Michel Barnier announced his revaluation of 75 million euros, to reach 300 million euros in 2025. But many parliamentarians believe that the target amount should be 450 million euros, if we follow the financing method history of this fund, also based on the “CatNat surcharge”… and therefore on individual insurance contracts. “It’s almost like an unnamed tax, it’s like lying to policyholders,” Christine Lavarde told AFP, who promises to return to the subject during the fall budget debates. A “financial sleight of hand” also denounced by the environmental group of the National Assembly in a press release on Monday.
Several amendments closely affecting communities
Among the amendments adopted during the session which will be of interest to communities, the senators wanted to complete the composition of the interministerial commission for recognizing the state of natural disaster responsible for giving an opinion on each application file. Pointed out for its “lack of pluralism” by the SER senators, at the origin of the amendment – it includes only four directors general of the budget, overseas, civil security and the Treasury -, it will have to count “at at least two local mandate holders and two members representing disaster victims associations (…), like the National Consultative Commission for Natural Disasters which includes such representatives.”
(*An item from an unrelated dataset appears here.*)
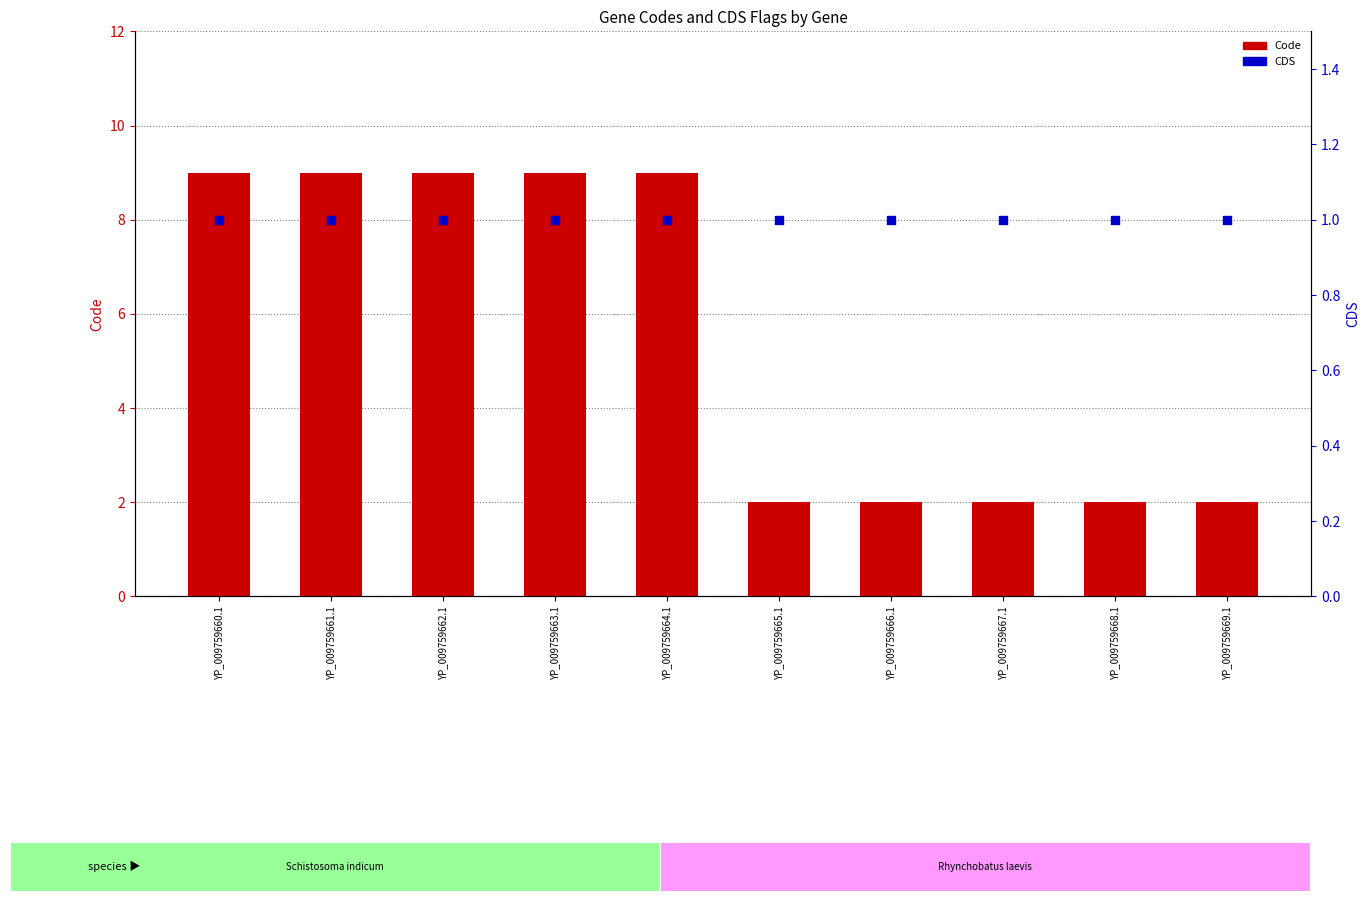

At how many categories does at least one series exceed 4?

5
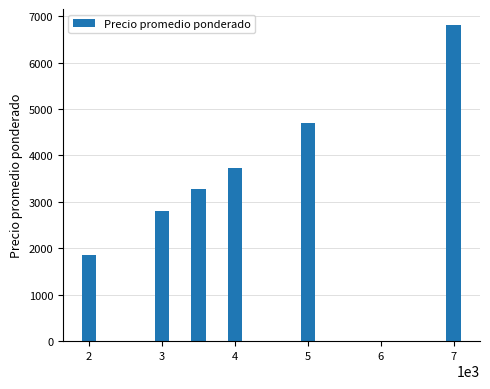

What is the difference between the second highest and second lowest values?

1891.8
Within one year following the promulgation of the law, the government must submit to parliament a report assessing the possibility of developing an administrative framework allowing an accelerated investigation procedure for repair work on the real estate of local authorities damaged by a natural disaster while promoting their reconstruction in a more resilient manner, proposes a senatorial amendment taking up one of the recommendations of the recent report of the fact-finding mission on the floods of 2023 and early 2024. Another amendment defended by SER senators aims to give local authorities the possibility of integrating the RGA risk into town planning documents. The same group of senators obtained the adoption of an amendment aimed at extending the natural disaster compensation regime to massive strandings of sargassum seaweed, a phenomenon which particularly affects the Antilles.